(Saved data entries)

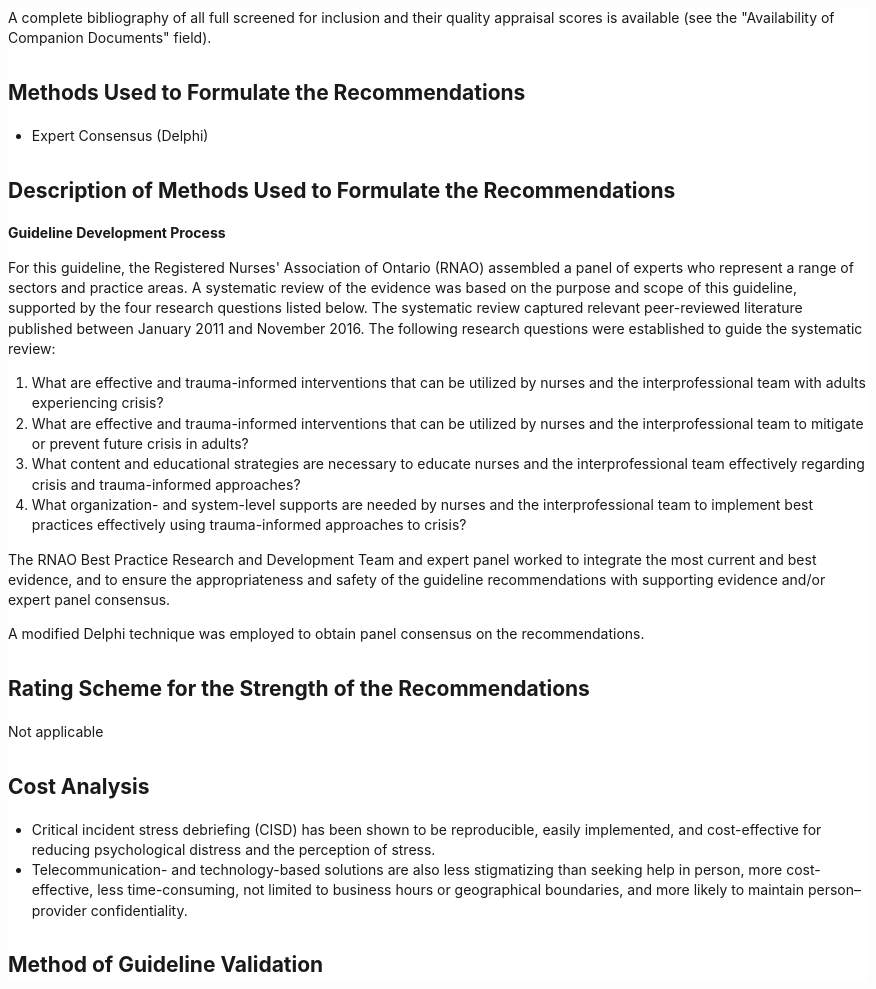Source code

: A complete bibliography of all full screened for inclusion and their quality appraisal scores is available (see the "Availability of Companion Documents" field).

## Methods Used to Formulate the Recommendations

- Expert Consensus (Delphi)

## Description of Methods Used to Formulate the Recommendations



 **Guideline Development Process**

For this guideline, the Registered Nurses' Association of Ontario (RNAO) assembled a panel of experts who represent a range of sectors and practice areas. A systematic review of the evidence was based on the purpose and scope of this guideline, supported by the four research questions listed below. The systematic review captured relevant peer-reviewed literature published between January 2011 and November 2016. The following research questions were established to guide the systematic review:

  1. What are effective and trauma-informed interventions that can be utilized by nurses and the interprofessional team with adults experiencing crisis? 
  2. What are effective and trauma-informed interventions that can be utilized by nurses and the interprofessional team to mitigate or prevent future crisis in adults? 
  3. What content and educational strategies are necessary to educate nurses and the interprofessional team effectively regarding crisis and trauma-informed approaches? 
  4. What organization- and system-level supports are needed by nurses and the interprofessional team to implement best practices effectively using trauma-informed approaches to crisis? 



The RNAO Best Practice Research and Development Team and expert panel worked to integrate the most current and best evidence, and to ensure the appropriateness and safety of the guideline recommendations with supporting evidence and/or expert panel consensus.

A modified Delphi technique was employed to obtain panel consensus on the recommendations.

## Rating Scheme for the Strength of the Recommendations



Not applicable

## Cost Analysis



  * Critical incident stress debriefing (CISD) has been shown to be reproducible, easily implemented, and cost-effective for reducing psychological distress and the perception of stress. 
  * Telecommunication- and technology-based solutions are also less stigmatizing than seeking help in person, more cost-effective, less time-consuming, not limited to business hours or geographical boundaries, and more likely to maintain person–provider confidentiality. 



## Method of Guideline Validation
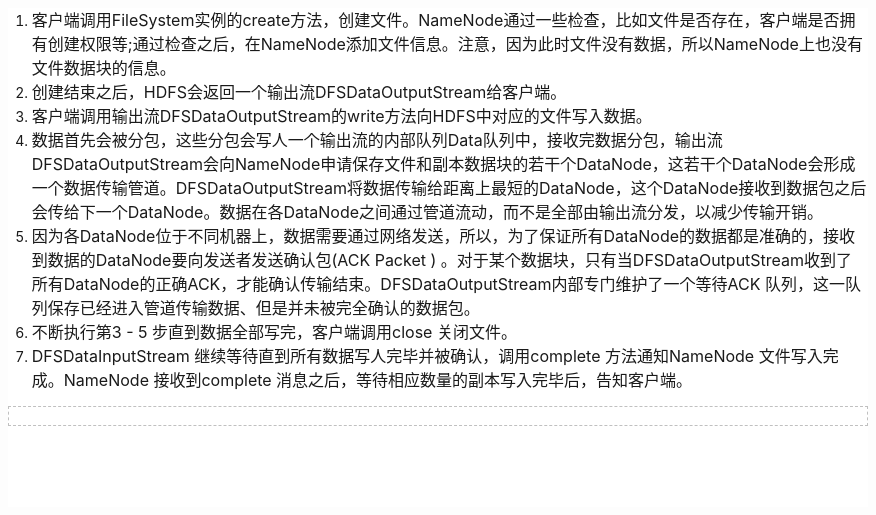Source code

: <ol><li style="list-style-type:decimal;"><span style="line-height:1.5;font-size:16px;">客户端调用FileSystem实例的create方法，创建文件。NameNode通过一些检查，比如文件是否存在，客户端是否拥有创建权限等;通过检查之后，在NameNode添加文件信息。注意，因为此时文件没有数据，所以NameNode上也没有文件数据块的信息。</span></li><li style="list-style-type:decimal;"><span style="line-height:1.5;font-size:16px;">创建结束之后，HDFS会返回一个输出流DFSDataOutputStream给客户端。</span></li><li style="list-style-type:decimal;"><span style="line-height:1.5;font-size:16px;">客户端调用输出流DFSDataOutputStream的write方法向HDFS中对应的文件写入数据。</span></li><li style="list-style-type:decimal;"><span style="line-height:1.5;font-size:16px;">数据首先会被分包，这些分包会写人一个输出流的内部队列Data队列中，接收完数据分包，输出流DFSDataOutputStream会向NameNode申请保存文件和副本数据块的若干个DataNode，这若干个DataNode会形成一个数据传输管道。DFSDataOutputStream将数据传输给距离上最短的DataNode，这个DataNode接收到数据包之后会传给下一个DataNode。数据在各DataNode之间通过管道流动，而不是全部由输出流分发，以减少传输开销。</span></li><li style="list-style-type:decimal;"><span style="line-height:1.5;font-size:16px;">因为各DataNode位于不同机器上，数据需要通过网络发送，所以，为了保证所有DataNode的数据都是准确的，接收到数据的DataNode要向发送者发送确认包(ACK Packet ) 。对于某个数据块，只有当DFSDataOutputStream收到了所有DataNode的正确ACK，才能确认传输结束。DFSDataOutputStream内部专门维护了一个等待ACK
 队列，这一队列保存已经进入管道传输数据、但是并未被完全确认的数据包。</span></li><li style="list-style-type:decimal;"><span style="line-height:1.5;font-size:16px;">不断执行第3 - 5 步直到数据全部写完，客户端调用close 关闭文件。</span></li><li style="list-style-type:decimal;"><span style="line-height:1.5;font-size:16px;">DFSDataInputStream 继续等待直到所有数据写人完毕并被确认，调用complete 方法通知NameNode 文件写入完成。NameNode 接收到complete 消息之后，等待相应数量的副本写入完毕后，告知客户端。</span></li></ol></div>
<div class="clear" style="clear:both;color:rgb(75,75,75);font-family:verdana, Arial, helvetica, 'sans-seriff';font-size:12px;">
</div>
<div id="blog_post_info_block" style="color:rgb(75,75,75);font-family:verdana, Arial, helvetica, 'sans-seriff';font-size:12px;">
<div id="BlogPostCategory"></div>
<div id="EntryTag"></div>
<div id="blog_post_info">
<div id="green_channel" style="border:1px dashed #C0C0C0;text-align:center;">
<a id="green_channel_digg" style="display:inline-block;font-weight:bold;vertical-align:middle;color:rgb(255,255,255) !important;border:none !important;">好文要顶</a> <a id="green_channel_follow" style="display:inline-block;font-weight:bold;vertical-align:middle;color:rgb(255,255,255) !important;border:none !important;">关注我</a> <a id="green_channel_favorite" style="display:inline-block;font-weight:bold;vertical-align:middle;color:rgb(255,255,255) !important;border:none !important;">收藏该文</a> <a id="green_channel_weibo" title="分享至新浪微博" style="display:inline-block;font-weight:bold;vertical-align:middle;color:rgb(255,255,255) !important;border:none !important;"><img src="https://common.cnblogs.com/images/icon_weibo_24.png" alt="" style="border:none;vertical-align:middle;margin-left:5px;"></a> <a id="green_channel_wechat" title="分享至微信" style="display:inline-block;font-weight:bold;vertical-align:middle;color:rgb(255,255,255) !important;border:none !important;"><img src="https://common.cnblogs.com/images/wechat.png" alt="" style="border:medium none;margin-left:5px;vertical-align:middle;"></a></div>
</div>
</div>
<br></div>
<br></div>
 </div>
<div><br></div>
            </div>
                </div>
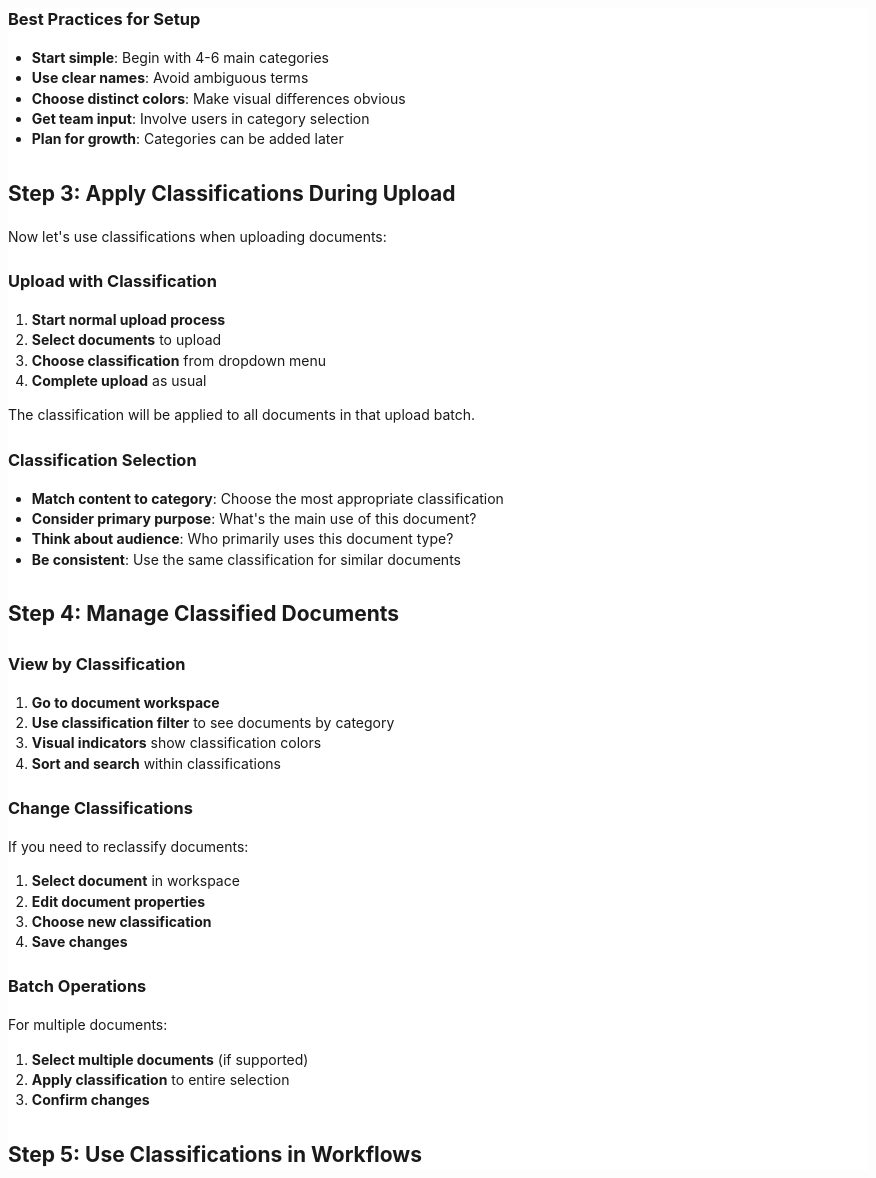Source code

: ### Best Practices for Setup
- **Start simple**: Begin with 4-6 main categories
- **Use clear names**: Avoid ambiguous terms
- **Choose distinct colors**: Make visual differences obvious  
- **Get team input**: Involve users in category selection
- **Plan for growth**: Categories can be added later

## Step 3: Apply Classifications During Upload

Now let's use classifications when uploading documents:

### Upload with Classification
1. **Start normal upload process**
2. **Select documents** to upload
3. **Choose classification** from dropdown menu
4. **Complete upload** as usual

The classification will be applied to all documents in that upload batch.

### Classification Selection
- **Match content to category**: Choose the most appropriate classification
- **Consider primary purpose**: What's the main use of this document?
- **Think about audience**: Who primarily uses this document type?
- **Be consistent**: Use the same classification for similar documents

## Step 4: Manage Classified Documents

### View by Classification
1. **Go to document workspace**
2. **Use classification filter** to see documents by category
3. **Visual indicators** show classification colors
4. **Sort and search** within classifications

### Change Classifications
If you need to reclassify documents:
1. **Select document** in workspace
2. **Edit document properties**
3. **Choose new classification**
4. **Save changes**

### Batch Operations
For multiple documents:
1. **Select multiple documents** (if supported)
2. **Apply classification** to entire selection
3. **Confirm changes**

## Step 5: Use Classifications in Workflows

How to complete this task | From the line holding "Not applicable" to the line holding "perception of stress.", inclusive, restate each line above exactly as written.

Response below |
Not applicable

## Cost Analysis



  * Critical incident stress debriefing (CISD) has been shown to be reproducible, easily implemented, and cost-effective for reducing psychological distress and the perception of stress. 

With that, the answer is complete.